His Mahler doesn't have the grandeur of Abbado's; it belongs more to the wrung-nerve tradition of Leonard Bernstein. But Tilson Thomas is less self- indulgent, more controlled than Bernstein; and on Wednesday at the Barbican the panoramic first movement of the Third Symphony - one of Mahler's less successfully stretched structures - was delivered with an iron grip that rarely allowed the tension to drop. Fighting the invitation Mahler offers to nostalgia, everything was rooted in the present. Entries were alert, bitingly keen, spring-loaded with the promise (not, alas, often fulfilled) that this would be the moment of resolution in the score. With the LSO's bright, forward-sounding brass and Nathalie Stutzmann as a distinctive contralto soloist, this performance didn't end my doubts about the true worth of Mahler's Third, but it certainly made the hour and 40 minutes of it pass with honour.

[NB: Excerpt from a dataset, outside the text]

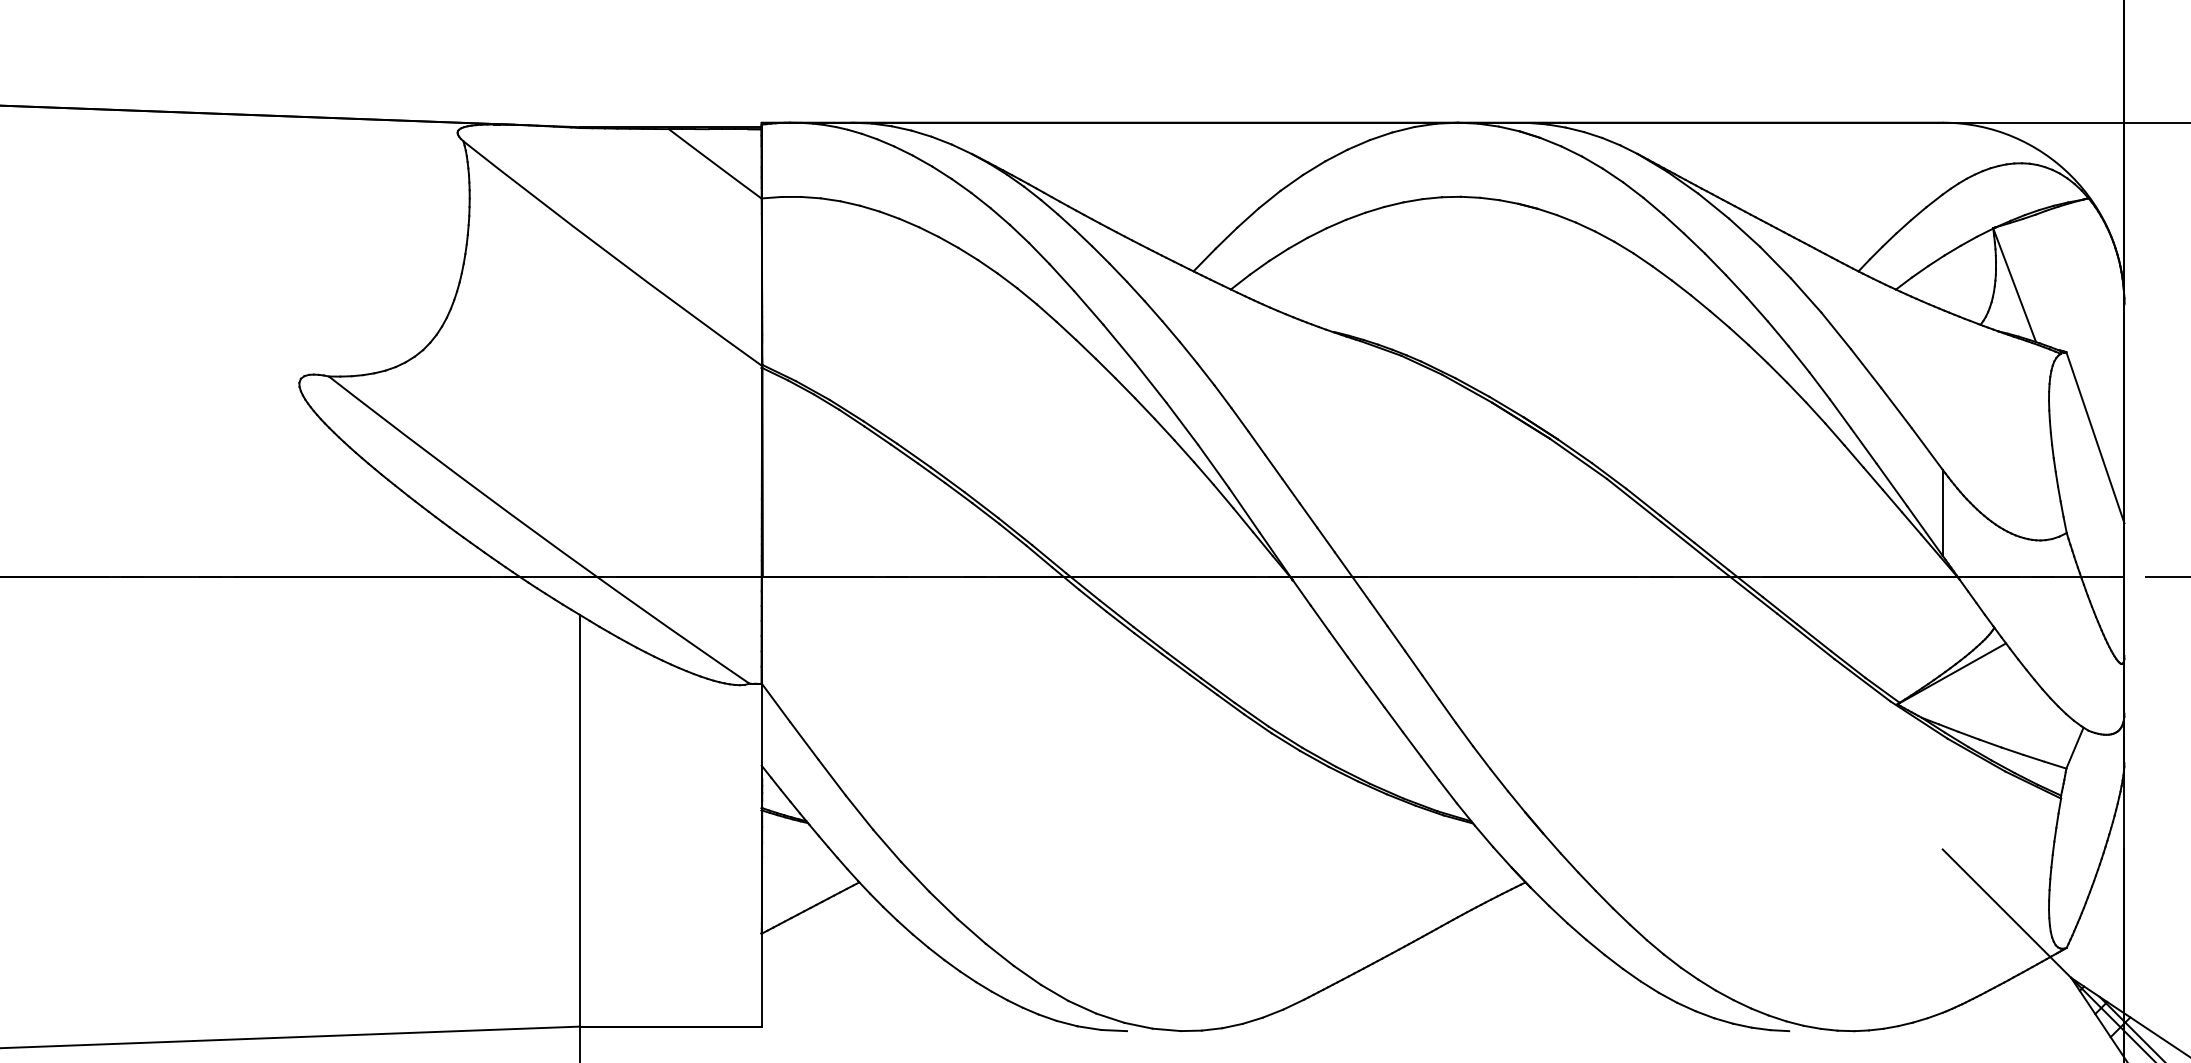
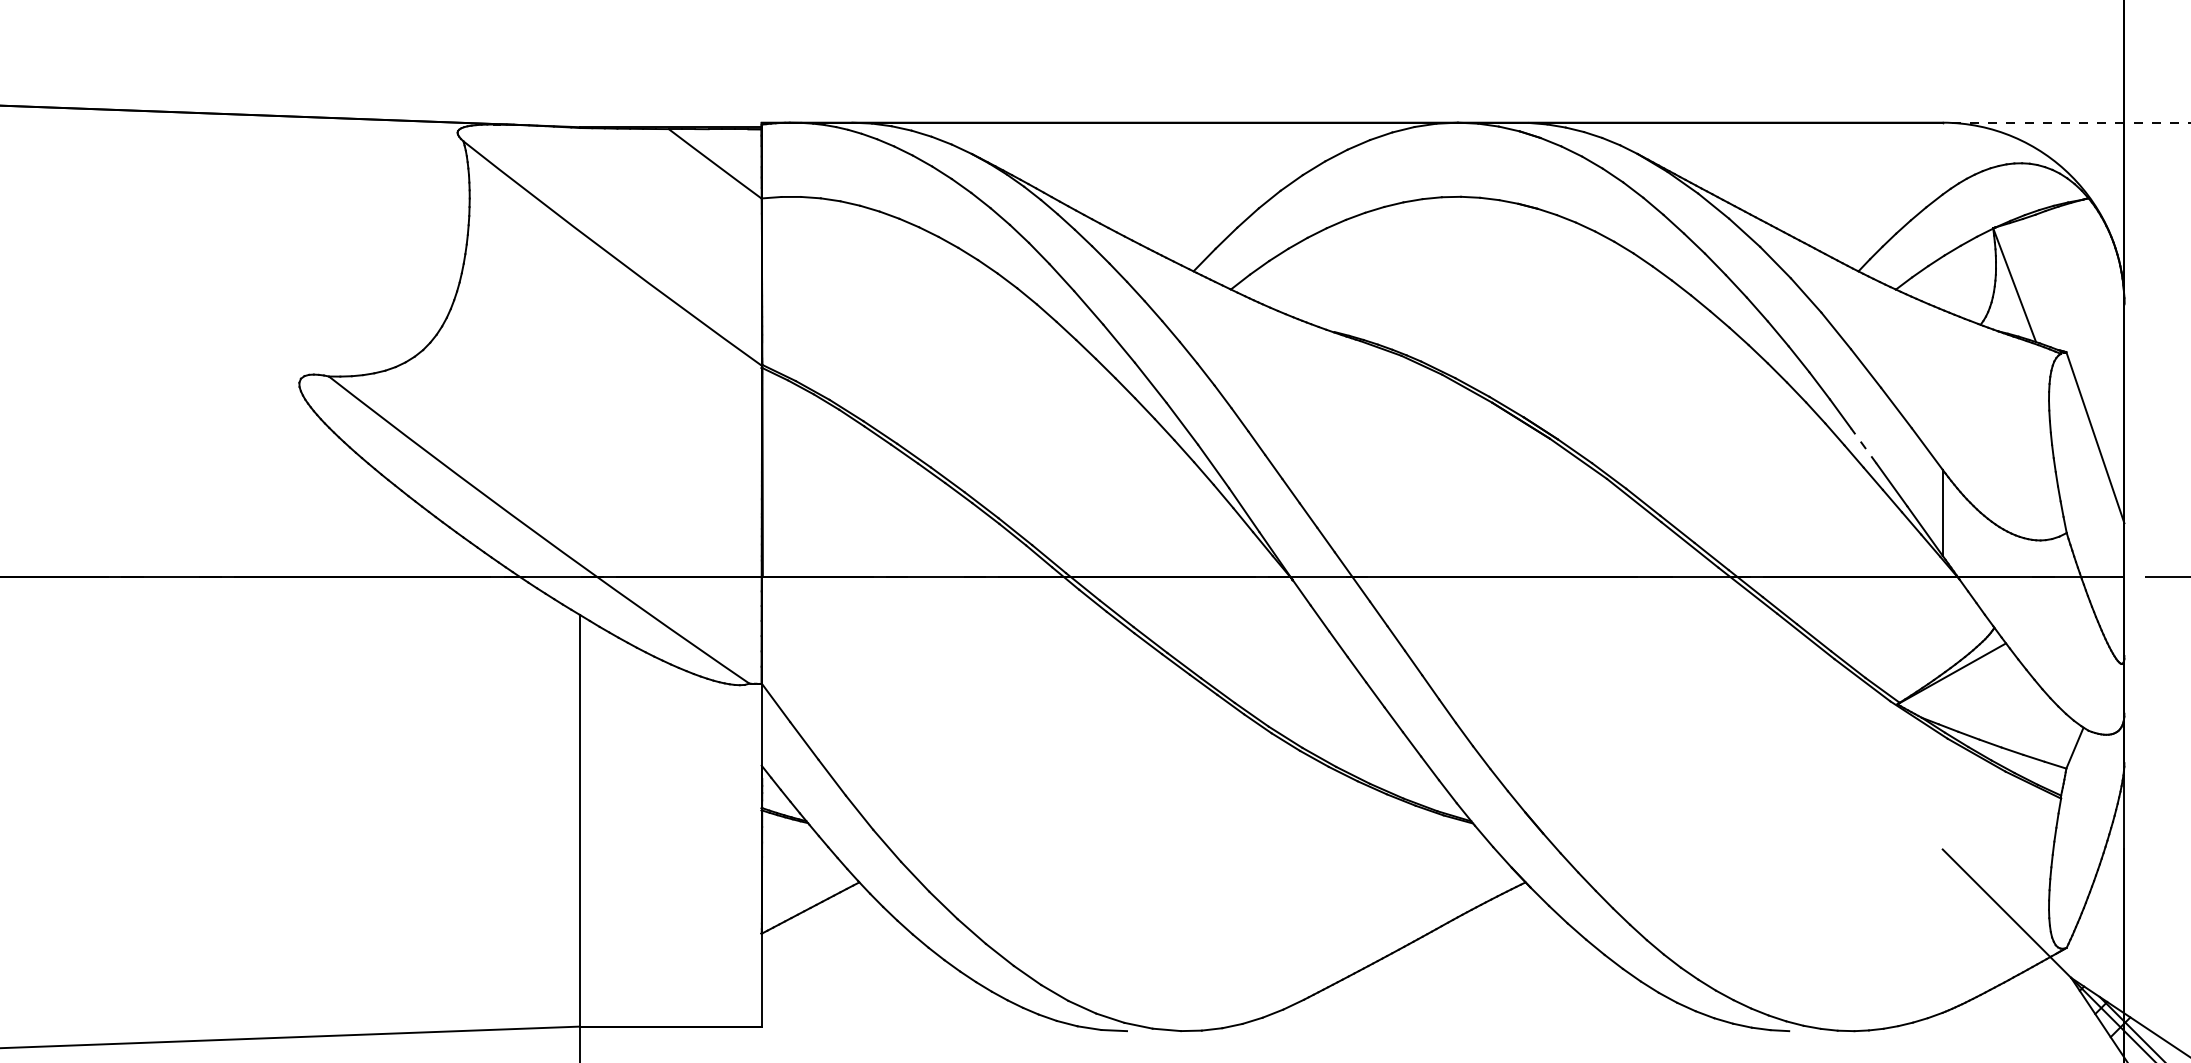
line at (2066, 122): solid -> dashed
line at (1863, 445): solid -> dashed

The turning point of Donizetti's not-so-historical opera Maria Stuarda is a meeting of Maria (Queen of Scots) and Elizabetta (of England) that never actually happened but makes tempestuous theatre. In Stefanos Lazaridis's new production for Scottish Opera, which opened in Glasgow on Friday, it does literally turn - on a partitioned revolve that keeps Mary and Elizabeth spinning round each other through the piece like figures in a weather house. The message is that hell hath nothing like a pair of queens in conflict when the odds are balanced evenly between them; and Lazaridis delivers his message with style and eloquence. He doesn't read the piece deeply, but the staging has a focus that you get perhaps only when a director is, as here, his own designer.

Vocally, however, there's no semblance of a fair fight. Elizabeth is sung by a doll-like Japanese soprano, Michie Nakamaru, whose short-breathed phrasing and swallowed tone is no match for the viscous vocal sheen of Yvonne Kenny's Mary: a delectable performance, noble, self-possessed but with the vulnerability of someone clinging to a tarnished innocence.

Richard Armstrong conducts an uncommonly complete version of the score and with sympathy. The big moments don't quite carry enough impact; but as a matter of style I suppose he's entitled to make the point that this is Donizettian bel canto, not Risorgimento Verdi.

'Trovatore': Grand, Leeds (0532 456014), Wed and Fri, then touring to Sheffield, Nottingham and Manchester. 'Maria Stuarda': Glasgow Theatre Royal, 041-332 9000, Wed & Sat.